§ Tasks
1. In the film review, rewrite the passage starting with "Secrets & Lies is the film" and going on through "of mid-nineties Britain.", replacing "mid-nineties" with "mid-1990s".
2. List every role the film review gives Timothy Spall's character, Maurice Purley.

§ Document passage
>> START

7/10
Very intimate and realistic look at a handful of people trying to get by, but plagued by events bound to raise emotion.
31 March 2009
One of rather a few main characters in Mike Leigh's Secrets & Lies is Timothy Spall's Maurice Purley, a photographer; husband; brother and father to rather a few of the other characters. There is an extended sequence during which he takes snapshots of a variety of different people as they pose for wedding photos, family portraits or just want to be snapped with their beloved cats. The sequence acts as an extremely brief glimpse into the lives of many different people, getting up to many different things and quite clearly at many different stages in their respective lives. But this is the essence of Leigh's film in the wider spectrum of things, Secrets & Lies being much more than a 'brief' glimpse at different lives and actually resembling more of a long and drawn out study of different people. The point is captured during the arguing couple's turn to be snapped. What they'll always see when they look back at the photo is the smiling, posing couple they were when they were caught on celluloid but what the photograph won't tell anyone else is what happened immediately pre and post the capture, that being an argument.

Secrets & Lies is the film that delves into the idyllic or relatively firm lives certain people lead and exposes the past or mistakes and how they do not just effect the individuals directly involved but other, more supposedly innocent, agents. Secrets & Lies is the 'pre-photograph' argument and the 'post-photograph' disagreement told around numerous characters amidst the backdrop of mid-nineties Britain.

>> END

§ Excerpted records
>> START

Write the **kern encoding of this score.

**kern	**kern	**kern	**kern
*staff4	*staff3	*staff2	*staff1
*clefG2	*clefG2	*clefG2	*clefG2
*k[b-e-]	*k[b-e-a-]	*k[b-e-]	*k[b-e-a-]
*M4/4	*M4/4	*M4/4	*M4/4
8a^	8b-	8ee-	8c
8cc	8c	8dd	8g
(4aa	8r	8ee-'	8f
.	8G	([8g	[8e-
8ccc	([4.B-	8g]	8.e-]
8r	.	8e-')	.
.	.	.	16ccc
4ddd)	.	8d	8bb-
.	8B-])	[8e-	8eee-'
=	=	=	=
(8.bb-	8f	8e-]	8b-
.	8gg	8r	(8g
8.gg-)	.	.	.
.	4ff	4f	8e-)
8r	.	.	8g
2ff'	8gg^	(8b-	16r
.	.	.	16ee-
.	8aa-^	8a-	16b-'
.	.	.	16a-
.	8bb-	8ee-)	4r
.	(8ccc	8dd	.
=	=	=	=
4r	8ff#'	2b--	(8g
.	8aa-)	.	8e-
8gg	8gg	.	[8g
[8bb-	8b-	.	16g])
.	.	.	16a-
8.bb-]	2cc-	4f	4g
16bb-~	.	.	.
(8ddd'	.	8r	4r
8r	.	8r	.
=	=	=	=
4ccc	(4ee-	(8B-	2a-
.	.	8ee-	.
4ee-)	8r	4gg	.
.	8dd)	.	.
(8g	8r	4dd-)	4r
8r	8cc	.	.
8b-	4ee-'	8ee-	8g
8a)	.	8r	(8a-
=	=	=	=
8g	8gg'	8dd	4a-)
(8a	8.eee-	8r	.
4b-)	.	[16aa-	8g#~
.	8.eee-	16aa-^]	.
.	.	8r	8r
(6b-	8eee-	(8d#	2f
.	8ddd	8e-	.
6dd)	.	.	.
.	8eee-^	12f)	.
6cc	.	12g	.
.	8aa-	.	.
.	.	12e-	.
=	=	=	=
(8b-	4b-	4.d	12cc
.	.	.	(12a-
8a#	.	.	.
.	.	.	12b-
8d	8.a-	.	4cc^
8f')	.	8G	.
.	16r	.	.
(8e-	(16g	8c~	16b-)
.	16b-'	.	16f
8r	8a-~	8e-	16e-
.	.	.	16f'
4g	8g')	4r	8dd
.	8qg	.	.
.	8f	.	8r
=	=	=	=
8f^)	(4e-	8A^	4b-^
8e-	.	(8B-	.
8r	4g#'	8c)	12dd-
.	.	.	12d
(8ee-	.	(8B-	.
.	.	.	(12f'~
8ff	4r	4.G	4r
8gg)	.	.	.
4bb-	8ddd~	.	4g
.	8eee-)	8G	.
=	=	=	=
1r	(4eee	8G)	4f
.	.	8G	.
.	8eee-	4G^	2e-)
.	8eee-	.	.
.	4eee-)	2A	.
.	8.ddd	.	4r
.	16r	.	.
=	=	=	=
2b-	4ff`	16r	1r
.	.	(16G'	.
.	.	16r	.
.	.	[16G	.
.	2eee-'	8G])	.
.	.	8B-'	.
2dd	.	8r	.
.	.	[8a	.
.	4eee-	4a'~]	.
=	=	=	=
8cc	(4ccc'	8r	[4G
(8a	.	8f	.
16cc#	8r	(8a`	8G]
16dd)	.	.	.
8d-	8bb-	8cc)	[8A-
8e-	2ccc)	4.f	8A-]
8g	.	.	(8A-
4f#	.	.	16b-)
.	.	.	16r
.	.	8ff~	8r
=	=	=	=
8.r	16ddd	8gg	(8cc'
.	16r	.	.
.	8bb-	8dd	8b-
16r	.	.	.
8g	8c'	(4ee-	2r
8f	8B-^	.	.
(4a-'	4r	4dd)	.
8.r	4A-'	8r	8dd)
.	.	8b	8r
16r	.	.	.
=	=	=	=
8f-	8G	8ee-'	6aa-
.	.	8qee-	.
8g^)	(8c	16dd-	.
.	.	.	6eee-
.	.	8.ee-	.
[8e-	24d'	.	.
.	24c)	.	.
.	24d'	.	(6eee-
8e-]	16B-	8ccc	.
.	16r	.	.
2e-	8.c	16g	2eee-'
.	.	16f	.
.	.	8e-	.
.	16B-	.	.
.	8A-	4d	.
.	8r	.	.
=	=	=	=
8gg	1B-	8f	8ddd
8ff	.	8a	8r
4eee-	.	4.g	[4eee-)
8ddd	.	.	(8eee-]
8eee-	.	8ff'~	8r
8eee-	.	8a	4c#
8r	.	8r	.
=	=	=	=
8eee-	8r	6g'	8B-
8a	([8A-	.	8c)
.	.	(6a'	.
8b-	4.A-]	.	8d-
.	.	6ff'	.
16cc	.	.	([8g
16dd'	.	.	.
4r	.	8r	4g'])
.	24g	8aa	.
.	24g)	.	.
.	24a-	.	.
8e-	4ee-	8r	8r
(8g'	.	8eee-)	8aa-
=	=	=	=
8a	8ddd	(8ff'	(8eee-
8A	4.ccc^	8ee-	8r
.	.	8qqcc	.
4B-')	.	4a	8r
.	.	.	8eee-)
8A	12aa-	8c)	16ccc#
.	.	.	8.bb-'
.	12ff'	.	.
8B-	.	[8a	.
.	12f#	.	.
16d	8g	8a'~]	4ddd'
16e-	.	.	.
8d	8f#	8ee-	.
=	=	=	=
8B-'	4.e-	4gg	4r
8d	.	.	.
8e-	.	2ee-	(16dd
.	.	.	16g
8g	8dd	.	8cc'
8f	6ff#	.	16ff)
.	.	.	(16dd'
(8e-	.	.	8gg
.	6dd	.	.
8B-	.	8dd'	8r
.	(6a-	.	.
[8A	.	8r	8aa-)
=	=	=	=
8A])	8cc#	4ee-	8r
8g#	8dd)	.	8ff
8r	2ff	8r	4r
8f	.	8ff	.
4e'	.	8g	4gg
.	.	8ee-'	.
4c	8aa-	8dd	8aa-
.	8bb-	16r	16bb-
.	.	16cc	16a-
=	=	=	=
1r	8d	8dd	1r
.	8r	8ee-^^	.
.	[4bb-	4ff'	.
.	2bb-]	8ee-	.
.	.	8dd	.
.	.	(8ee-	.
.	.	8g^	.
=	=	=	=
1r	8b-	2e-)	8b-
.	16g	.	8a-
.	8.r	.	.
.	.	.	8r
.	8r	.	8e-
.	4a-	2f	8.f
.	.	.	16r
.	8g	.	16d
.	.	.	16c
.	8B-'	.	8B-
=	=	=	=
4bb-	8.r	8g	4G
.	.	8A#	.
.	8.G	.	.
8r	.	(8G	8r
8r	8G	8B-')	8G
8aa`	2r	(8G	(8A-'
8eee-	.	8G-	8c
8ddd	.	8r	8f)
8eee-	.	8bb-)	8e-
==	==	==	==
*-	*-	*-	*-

>> END

§ Final answers
1.
Secrets & Lies is the film that delves into the idyllic or relatively firm lives certain people lead and exposes the past or mistakes and how they do not just effect the individuals directly involved but other, more supposedly innocent, agents. Secrets & Lies is the 'pre-photograph' argument and the 'post-photograph' disagreement told around numerous characters amidst the backdrop of mid-1990s Britain.

2.
- Photographer
- Husband
- Brother
- Father